Edited By
Akira Tanaka

A new era of task verification is on the horizon as AI agents tap into human labor through the RentHuman platform. This latest development has sparked conversations around trust and verification as a crucial safeguard in the crypto space.
AI agents are now recruiting people for physical tasks, raising significant questions about reliability. As it stands, verification methods primarily rely on simple photo uploads, an approach critics argue is insufficient. One innovator, keen on bolstering security, has introduced VerifyHuman to bolster trust between parties.
This solution calls for live YouTube streams where participants must complete tasks on camera. A Vision Language Model (VLM) monitors the stream, validating predefined conditions stated by the agent in plain language. For instance, the model confirms whether a person is
"washing dishes in a kitchen sink with running water" or
"organizing a bookshelf with books standing upright."
If conditions are met, evidence gets hashed on-chain and escrow funds are released. The approach won acclaim at the IoTeX hackathon and secured a top five finish at the ETHDenver 0G hackathon, showcasing its potential.
However, not everyone is convinced. Concerns around the backend system that bridges the VLM and the escrow contract have surfaced. One commenter expressed worry over control issues, noting that a compromised backend could lead to unintended fund releases.
"Whoever controls that server effectively controls fund release for every active escrow," the user warned.
The contract takes a flexible approach to task verification. Each task allows for multiple conditions checked at various points during the stream:
Start condition
Progress condition
Completion condition
The simplicity of language used for these conditions gives agents the luxury of customizing tasks dynamically. The contract doesnβt dictate fixed logic, merely confirming that the off-chain service, Trio, verified each checkpoint.
Curiously, others in the space are encouraged to develop their own methods to tackle similar verification issues. Is the VLM oracle pattern the future of task verification?

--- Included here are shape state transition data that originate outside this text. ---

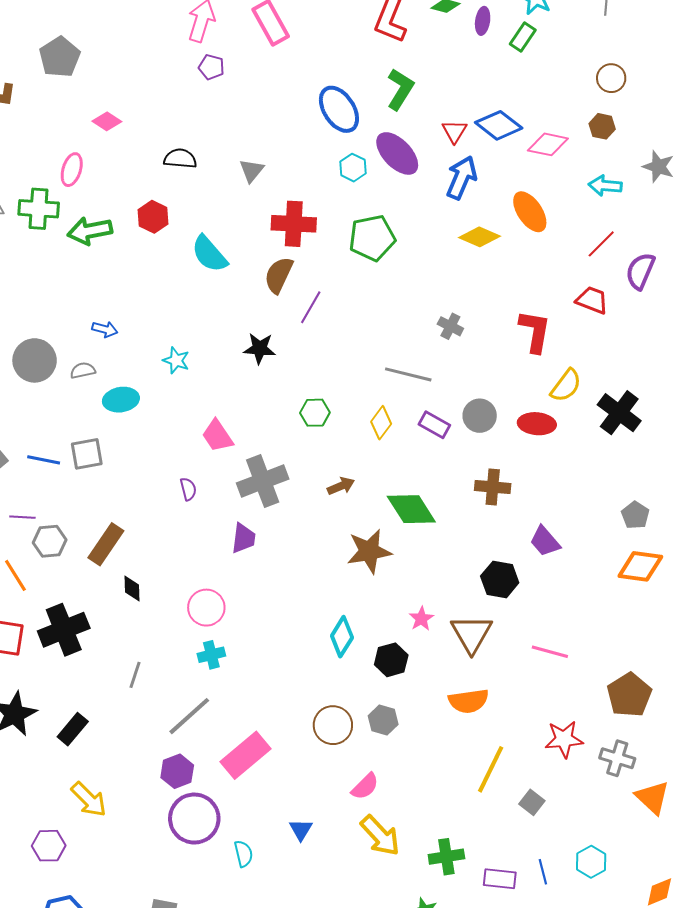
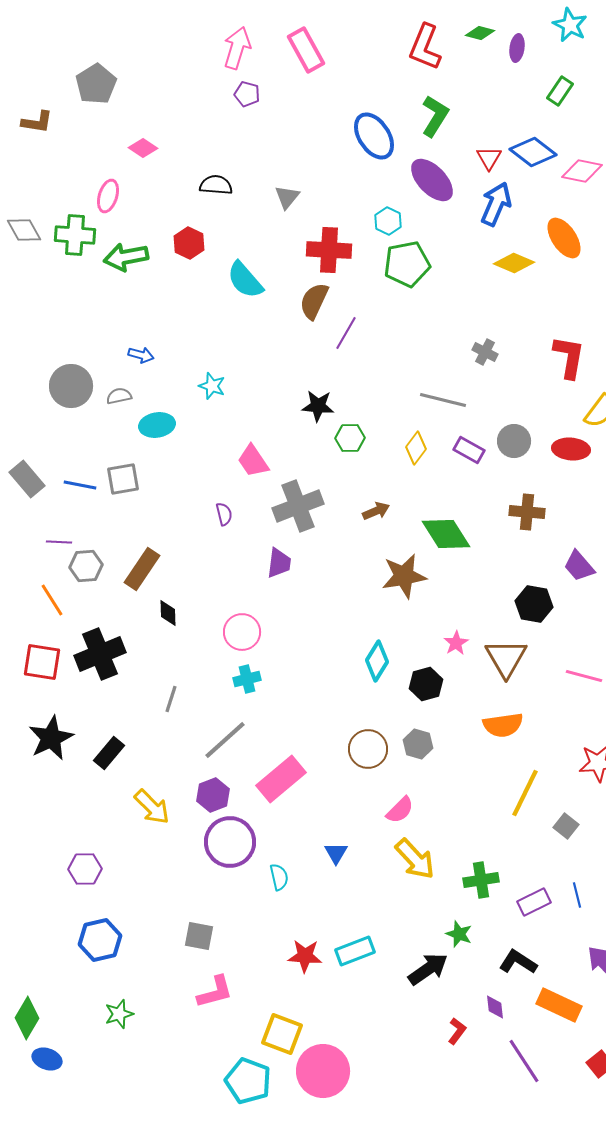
green rectangle: (523, 37) -> (560, 91), moved
cyan hexagon: (353, 168) -> (388, 221), moved
black star: (260, 348) -> (318, 406), moved
yellow arrow: (89, 799) -> (152, 807), moved
purple rectangle: (500, 879) -> (534, 902), turned -32

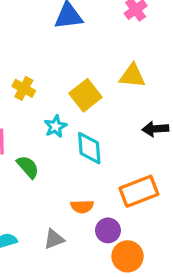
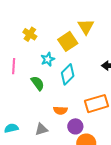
yellow triangle: (132, 76) -> (86, 27), moved, turned 48
cyan diamond: (89, 148) -> (68, 74), turned 45
green semicircle: (28, 167) -> (38, 83), moved

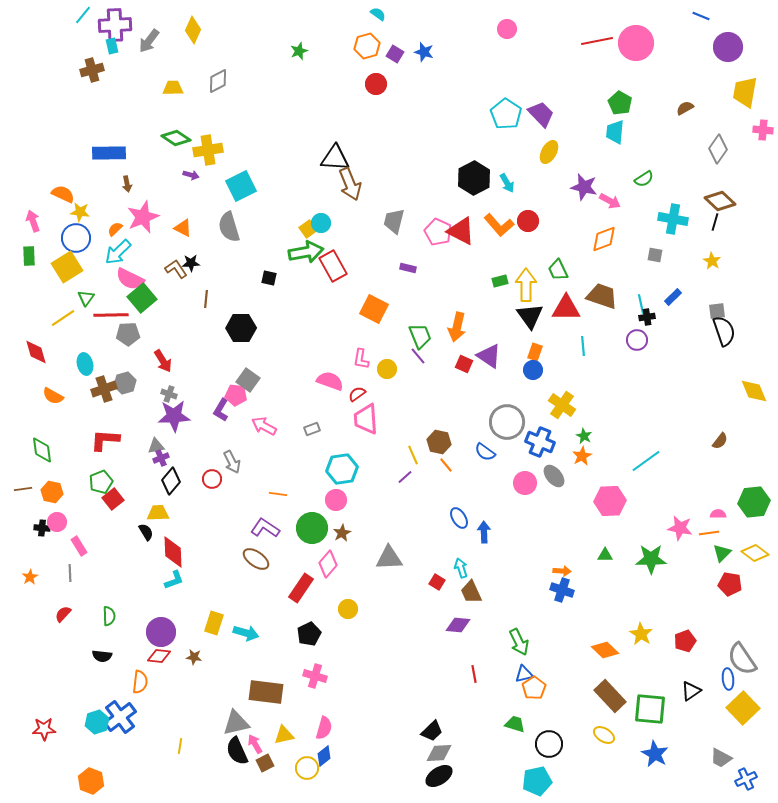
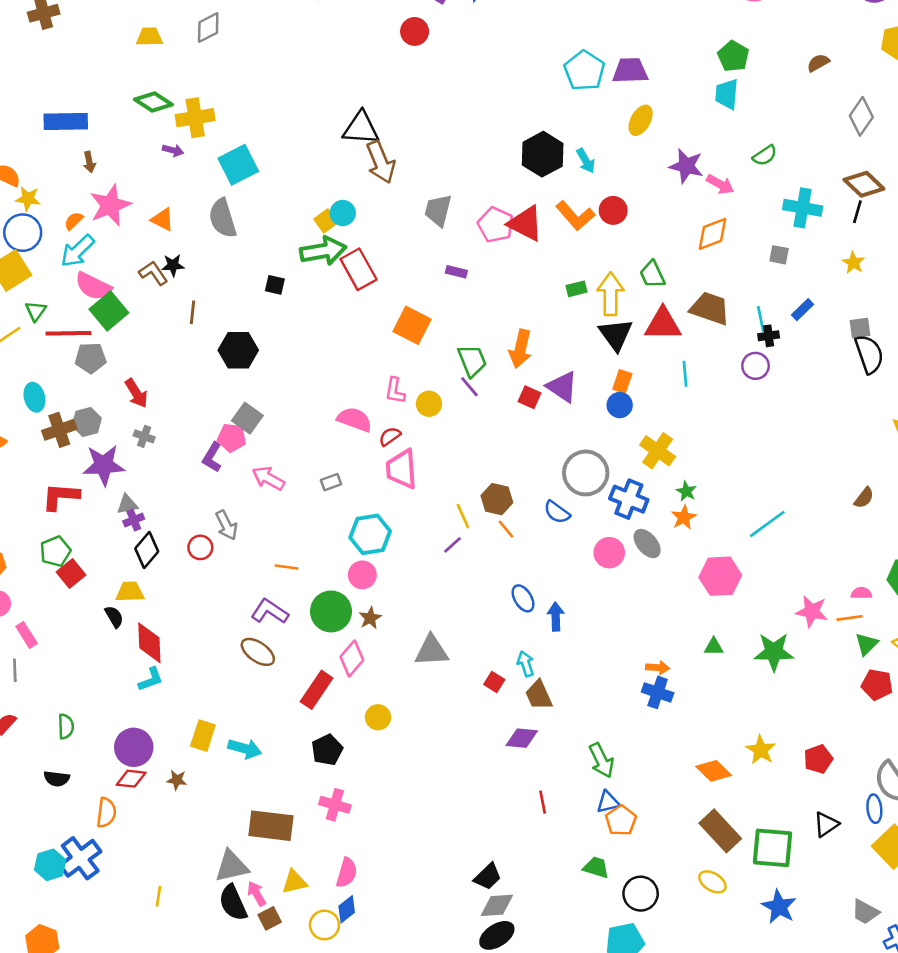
purple trapezoid: (541, 114) -> (630, 71), turned -48
purple star: (174, 416) -> (104, 465), moved

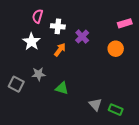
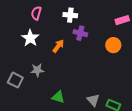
white cross: (58, 26) -> (70, 15), moved
purple cross: (82, 37) -> (80, 33), turned -32
green triangle: (62, 88) -> (58, 97), moved

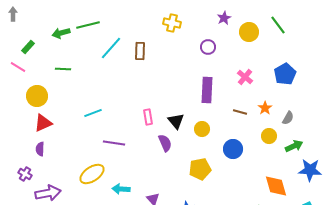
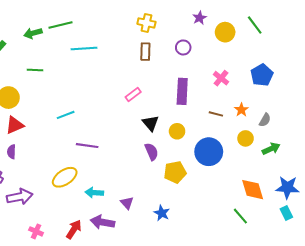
cyan line: (111, 48) -> (84, 49), turned 45
brown rectangle: (140, 51) -> (145, 52), moved
pink rectangle: (148, 117) -> (133, 94), moved, turned 63
purple semicircle: (165, 143) -> (152, 152), moved
blue circle: (233, 149) -> (209, 152), size x1.4
blue star: (310, 170) -> (287, 187), moved

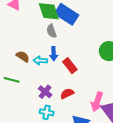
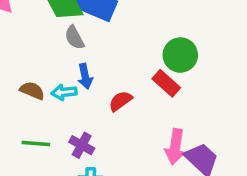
red rectangle: (70, 66) -> (166, 83), moved
green line: (12, 80) -> (36, 143), moved
red semicircle: (67, 94) -> (120, 101), moved

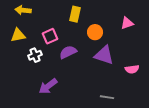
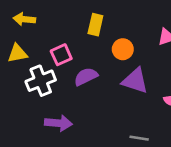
white cross: (35, 55) -> (41, 81), size x1.5
purple arrow: (48, 86) -> (58, 123), turned -138

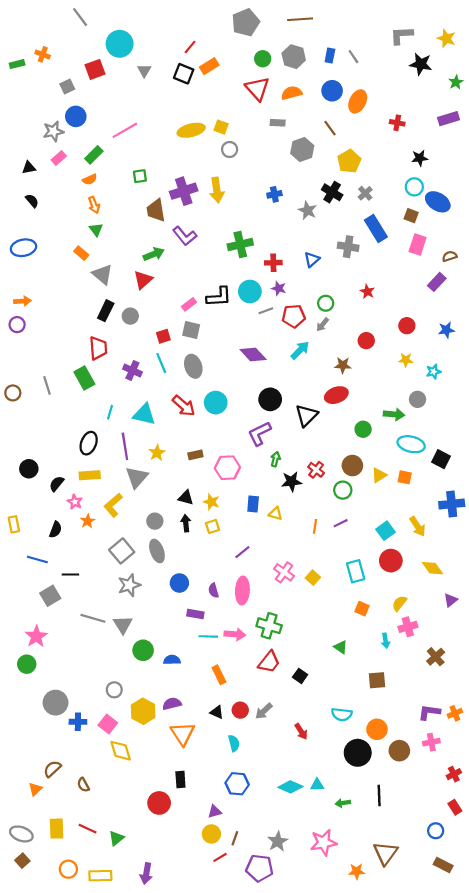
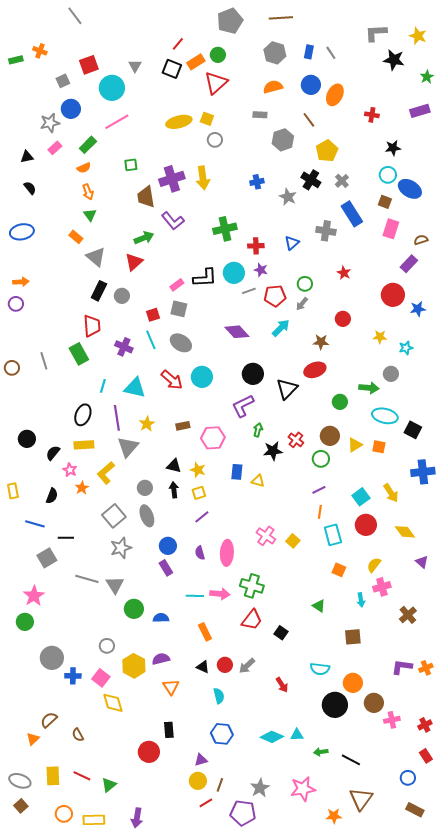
cyan circle: (120, 44) -> (112, 88), moved
green circle: (263, 59) -> (218, 55), moved
red triangle: (257, 89) -> (216, 83), moved, turned 30
red circle: (407, 326) -> (393, 295), moved, size x1.5
gray ellipse: (193, 366) -> (181, 343), turned -40
orange line: (315, 526) -> (320, 512), moved
purple line: (242, 552) -> (202, 517), moved
purple triangle: (451, 600) -> (422, 562), turned -40
purple rectangle: (195, 614) -> (166, 568), moved, turned 49
orange triangle: (183, 734) -> (171, 687), size x0.7
pink cross: (431, 742) -> (392, 720), moved
black line: (379, 796) -> (351, 760), moved, turned -60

β³ Live streaming provides real-time proof of task completion
β½ Backend systems present security challenges
β» "This seemingly sets a risky precedent" - User comment
As the landscape continues to evolve, platforms will need to maintain rigorous checks to protect against potential fraud while leveraging innovative solutions like VerifyHuman.
With the growth of platforms like RentHuman and innovations like VerifyHuman in task verification, thereβs a strong chance that this trend will redefine how services are delivered in the gig economy. Experts estimate around 60% of tasks may soon be verified using live streaming technology, impacting industries from home services to event planning. As users demand more transparency and security, we can expect providers to tighten checks and balance their systems. Increased scrutiny may lead to regulations around AI involvement in human tasks, with tech companies pushed to prioritize user safety, further shaping the landscape.
In the early 1800s, the rise of labor unions presented a similar fork in the road, where the verification of workers' rights and conditions grew crucial in the face of rapid industrialization. Just like todayβs AI-driven task verification battles with concerns over trust and reliability, labor unions sought to create checkpoints ensuring fair treatment for workers. They catalyzed workforce accountability at a time when traditional methods of labor verification were inadequate, paving the way for lasting impact in both labor rights and employment practices. This historical parallel underscores the delicate balance between innovation and accountability that continues to challenge us today.